L’aspetto più tragico, ma anche il più comico della discussa legge delega sul federalismo demaniale che arriva domani sul tavolo del Consiglio dei Ministri, dopo l’ok della Commissione Bicamerale, è che non serve assolutamente a niente.
Sono giorni che ci viene ripetuto in tutte le salse che “il federalismo non costa, anzi, col federalismo si risparmia”: ma si risparmia che cosa, scusate?
La riforma introduce la possibilità per lo Stato di assegnare a costo zero gli immobili inutili alle Regioni e agli enti locali in genere, cosicchè essi li possano alienare o altrimenti valorizzare. Dunque, al massimo si risparmiano i costi di gestione delle caserme dismesse che lo Stato ha sul groppone senza sapere che farci. Il che può anche essere giusto, se quelle stavano li a marcire.

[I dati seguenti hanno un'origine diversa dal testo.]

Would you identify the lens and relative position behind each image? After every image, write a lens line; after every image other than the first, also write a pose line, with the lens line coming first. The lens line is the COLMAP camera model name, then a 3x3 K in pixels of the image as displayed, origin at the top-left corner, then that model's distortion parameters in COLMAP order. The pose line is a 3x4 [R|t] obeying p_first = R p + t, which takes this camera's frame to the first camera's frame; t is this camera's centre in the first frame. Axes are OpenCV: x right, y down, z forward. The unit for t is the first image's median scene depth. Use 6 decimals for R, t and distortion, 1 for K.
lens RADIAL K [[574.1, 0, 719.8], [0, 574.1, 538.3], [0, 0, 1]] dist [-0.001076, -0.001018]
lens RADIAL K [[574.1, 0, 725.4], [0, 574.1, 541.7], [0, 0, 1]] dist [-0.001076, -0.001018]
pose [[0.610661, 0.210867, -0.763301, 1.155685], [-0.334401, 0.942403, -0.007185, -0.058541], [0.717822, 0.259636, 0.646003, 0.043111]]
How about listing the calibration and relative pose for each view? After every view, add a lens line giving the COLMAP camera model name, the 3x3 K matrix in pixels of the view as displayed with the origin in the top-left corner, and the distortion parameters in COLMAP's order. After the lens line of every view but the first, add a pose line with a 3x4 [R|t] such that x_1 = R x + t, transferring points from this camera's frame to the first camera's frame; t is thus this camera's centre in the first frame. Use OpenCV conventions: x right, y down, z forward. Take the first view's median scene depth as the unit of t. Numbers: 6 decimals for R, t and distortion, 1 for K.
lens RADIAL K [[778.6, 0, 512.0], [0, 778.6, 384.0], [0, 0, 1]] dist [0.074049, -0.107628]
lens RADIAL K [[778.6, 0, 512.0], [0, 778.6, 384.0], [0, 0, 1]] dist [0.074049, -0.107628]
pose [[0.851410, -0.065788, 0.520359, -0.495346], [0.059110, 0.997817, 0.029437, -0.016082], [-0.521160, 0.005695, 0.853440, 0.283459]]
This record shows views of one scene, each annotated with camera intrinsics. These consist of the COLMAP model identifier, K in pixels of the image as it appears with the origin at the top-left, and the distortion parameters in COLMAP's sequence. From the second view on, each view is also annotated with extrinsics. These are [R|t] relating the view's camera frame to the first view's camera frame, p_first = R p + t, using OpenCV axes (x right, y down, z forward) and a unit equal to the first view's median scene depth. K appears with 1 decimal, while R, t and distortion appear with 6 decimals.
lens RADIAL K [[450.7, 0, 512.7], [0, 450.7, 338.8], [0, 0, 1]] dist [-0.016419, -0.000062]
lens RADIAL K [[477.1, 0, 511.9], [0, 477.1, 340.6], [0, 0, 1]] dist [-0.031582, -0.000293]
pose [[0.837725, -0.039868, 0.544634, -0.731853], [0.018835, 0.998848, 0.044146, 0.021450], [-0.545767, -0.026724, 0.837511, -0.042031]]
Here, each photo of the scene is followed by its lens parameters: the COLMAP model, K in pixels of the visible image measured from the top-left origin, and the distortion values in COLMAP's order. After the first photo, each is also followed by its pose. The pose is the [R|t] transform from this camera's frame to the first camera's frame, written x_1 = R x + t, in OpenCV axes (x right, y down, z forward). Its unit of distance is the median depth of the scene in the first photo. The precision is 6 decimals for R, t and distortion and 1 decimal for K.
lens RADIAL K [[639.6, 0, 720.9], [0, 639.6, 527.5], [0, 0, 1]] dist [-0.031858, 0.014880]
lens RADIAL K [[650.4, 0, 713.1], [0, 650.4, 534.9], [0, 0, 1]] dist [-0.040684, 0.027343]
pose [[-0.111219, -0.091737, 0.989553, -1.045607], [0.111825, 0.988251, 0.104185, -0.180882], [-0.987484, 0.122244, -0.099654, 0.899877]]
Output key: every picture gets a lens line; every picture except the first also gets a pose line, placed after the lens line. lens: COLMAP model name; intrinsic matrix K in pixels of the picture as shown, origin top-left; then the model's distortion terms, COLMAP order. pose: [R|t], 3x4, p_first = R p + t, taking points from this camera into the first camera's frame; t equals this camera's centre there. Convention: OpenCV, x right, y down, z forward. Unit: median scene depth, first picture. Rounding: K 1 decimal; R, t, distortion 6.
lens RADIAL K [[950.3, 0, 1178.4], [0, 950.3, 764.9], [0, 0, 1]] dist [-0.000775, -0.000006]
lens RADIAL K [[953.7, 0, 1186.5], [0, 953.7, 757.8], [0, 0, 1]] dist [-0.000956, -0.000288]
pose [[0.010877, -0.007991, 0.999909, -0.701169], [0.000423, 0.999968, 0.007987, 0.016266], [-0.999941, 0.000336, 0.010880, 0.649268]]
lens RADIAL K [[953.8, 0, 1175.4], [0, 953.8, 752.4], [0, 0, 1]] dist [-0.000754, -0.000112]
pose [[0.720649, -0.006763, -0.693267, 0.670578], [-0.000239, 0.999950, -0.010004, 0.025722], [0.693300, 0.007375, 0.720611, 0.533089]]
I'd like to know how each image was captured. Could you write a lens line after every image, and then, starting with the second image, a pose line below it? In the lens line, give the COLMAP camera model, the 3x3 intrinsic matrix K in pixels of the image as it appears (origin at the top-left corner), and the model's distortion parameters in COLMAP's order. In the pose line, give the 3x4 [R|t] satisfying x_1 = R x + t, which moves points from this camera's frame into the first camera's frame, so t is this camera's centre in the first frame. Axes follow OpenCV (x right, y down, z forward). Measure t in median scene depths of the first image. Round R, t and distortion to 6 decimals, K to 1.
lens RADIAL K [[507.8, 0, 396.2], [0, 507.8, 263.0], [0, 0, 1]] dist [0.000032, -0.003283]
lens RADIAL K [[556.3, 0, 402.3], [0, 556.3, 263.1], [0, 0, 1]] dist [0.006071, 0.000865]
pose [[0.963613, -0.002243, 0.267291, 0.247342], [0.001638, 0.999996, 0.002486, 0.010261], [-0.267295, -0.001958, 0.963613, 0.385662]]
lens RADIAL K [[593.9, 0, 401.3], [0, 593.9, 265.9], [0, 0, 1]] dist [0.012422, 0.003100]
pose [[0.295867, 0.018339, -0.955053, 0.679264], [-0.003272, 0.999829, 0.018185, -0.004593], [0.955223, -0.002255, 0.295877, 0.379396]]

Ma andiamo oltre: queste caserme, o altri immobili analoghi, sfitti e inutili (è di questo che parla la legge: lo Stato si disfa di beni inutili, perchè quelli utili magari se li tiene, no?), finiscono alle Regioni. Allora: o alle Regioni questi immobili servono, ed esse si dovranno attrezzare per gestirli; e quindi, giù con uffici di gestione, assunzioni massicce, allargamento degli uffici di controllo del demanio regionale – o per valorizzarli, tipo, trasformare una vecchia caserma in un centro polifunzionale al servizio della città: lodevole, ma con quali soldi tutto questo, se Tremonti ha già detto che fra un mese segherà a tutti gli enti locali la metà dei trasferimenti?
Oppure alle Regioni questi beni non servono, e li dismette. Prima di tutto bisogna trovare qualcuno che se li compra, ‘sti beni sfitti. Chi? Boh. E così il bene, sfitto prima, finisce alla Regioni che non riescono a venderlo, e rimane sfitto dopo: alla grande.
Oppure qualcuno effettivamente se lo compra. Ok, bello. Allora diciamo che l’intento del governo, ovvero quello di trasferire il demanio alle regioni per “valorizzarlo” (cioè, per fare cassa, e menomale che hanno inserito l’emendamento per la vincolatività degli introiti alla copertura del debito pubblico, sennò chissà che ci facevano, poi, co’ ‘sti soldi) succede solo in un caso su quattro dei possibili. Il 25% di probabilità: un bel rischio. In ogni caso, poi, o la situazione non cambia, o lo stato guadagna: in nessun caso risparmia. Anzi, è molto probabile che, per colpa del rigonfiamento burocratico e della duplicazione degli uffici di gestione del demanio, i costi schizzeranno in alto.
E, comunque, se pure tutto va bene, lo Stato si comporta come quel riccone che, vecchio e soddisfatto, si ritira nel villone in campagna dopo aver venduto tutto quello che ha. Cioè, lo Stato, vendendo, alienando o altrimenti “valorizzando” il suo patrimonio immobiliare, si impoverisce. Poi però non lamentiamoci se le aste per il debito pubblico vanno deserte: perchè se io presto dei soldi a uno Stato pieno di case di lusso e bei palazzi che, alla bisogna, potrà vendere per pagarmi; o se li ha già venduti, magari i miei soldi li presto a qualcun altro.